• [TASK DETAILS] Return all the entries exactly. No pictures.

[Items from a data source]
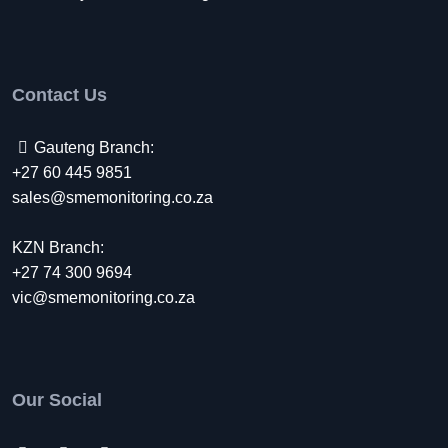
Contact Us
Gauteng Branch:
+27 60 445 9851
sales@smemonitoring.co.za
KZN Branch:
+27 74 300 9694
vic@smemonitoring.co.za
Our Social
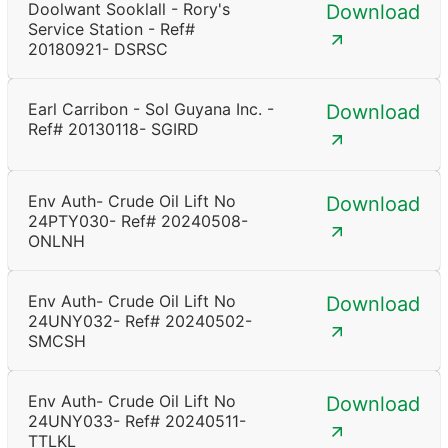
Doolwant Sooklall - Rory's
Download
Service Station - Ref#
20180921- DSRSC
Earl Carribon - Sol Guyana Inc. -
Download
Ref# 20130118- SGIRD
Env Auth- Crude Oil Lift No
Download
24PTY030- Ref# 20240508-
ONLNH
Env Auth- Crude Oil Lift No
Download
24UNY032- Ref# 20240502-
SMCSH
Env Auth- Crude Oil Lift No
Download
24UNY033- Ref# 20240511-
TTLKL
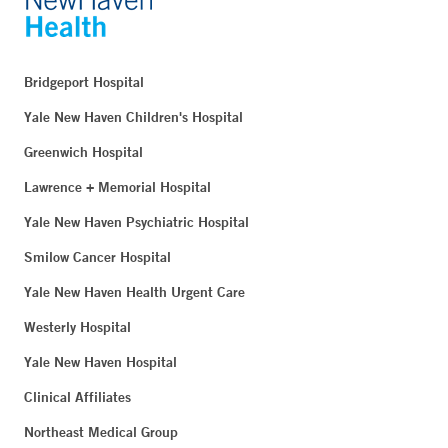
Bridgeport Hospital
Yale New Haven Children's Hospital
Greenwich Hospital
Lawrence + Memorial Hospital
Yale New Haven Psychiatric Hospital
Smilow Cancer Hospital
Yale New Haven Health Urgent Care
Westerly Hospital
Yale New Haven Hospital
Clinical Affiliates
Northeast Medical Group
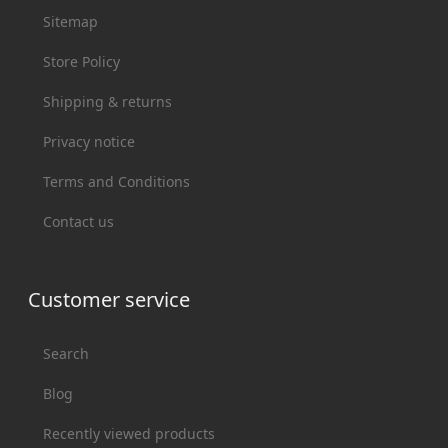
Sitemap
Store Policy
Shipping & returns
Privacy notice
Terms and Conditions
Contact us
Customer service
Search
Blog
Recently viewed products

• [ANSWER SPACE]
Contact Us
Gauteng Branch:
+27 60 445 9851
sales@smemonitoring.co.za
KZN Branch:
+27 74 300 9694
vic@smemonitoring.co.za
Our Social
Doolwant Sooklall - Rory's
Download
Service Station - Ref#
20180921- DSRSC
Earl Carribon - Sol Guyana Inc. -
Download
Ref# 20130118- SGIRD
Env Auth- Crude Oil Lift No
Download
24PTY030- Ref# 20240508-
ONLNH
Env Auth- Crude Oil Lift No
Download
24UNY032- Ref# 20240502-
SMCSH
Env Auth- Crude Oil Lift No
Download
24UNY033- Ref# 20240511-
TTLKL
Bridgeport Hospital
Yale New Haven Children's Hospital
Greenwich Hospital
Lawrence + Memorial Hospital
Yale New Haven Psychiatric Hospital
Smilow Cancer Hospital
Yale New Haven Health Urgent Care
Westerly Hospital
Yale New Haven Hospital
Clinical Affiliates
Northeast Medical Group
Sitemap
Store Policy
Shipping & returns
Privacy notice
Terms and Conditions
Contact us
Customer service
Search
Blog
Recently viewed products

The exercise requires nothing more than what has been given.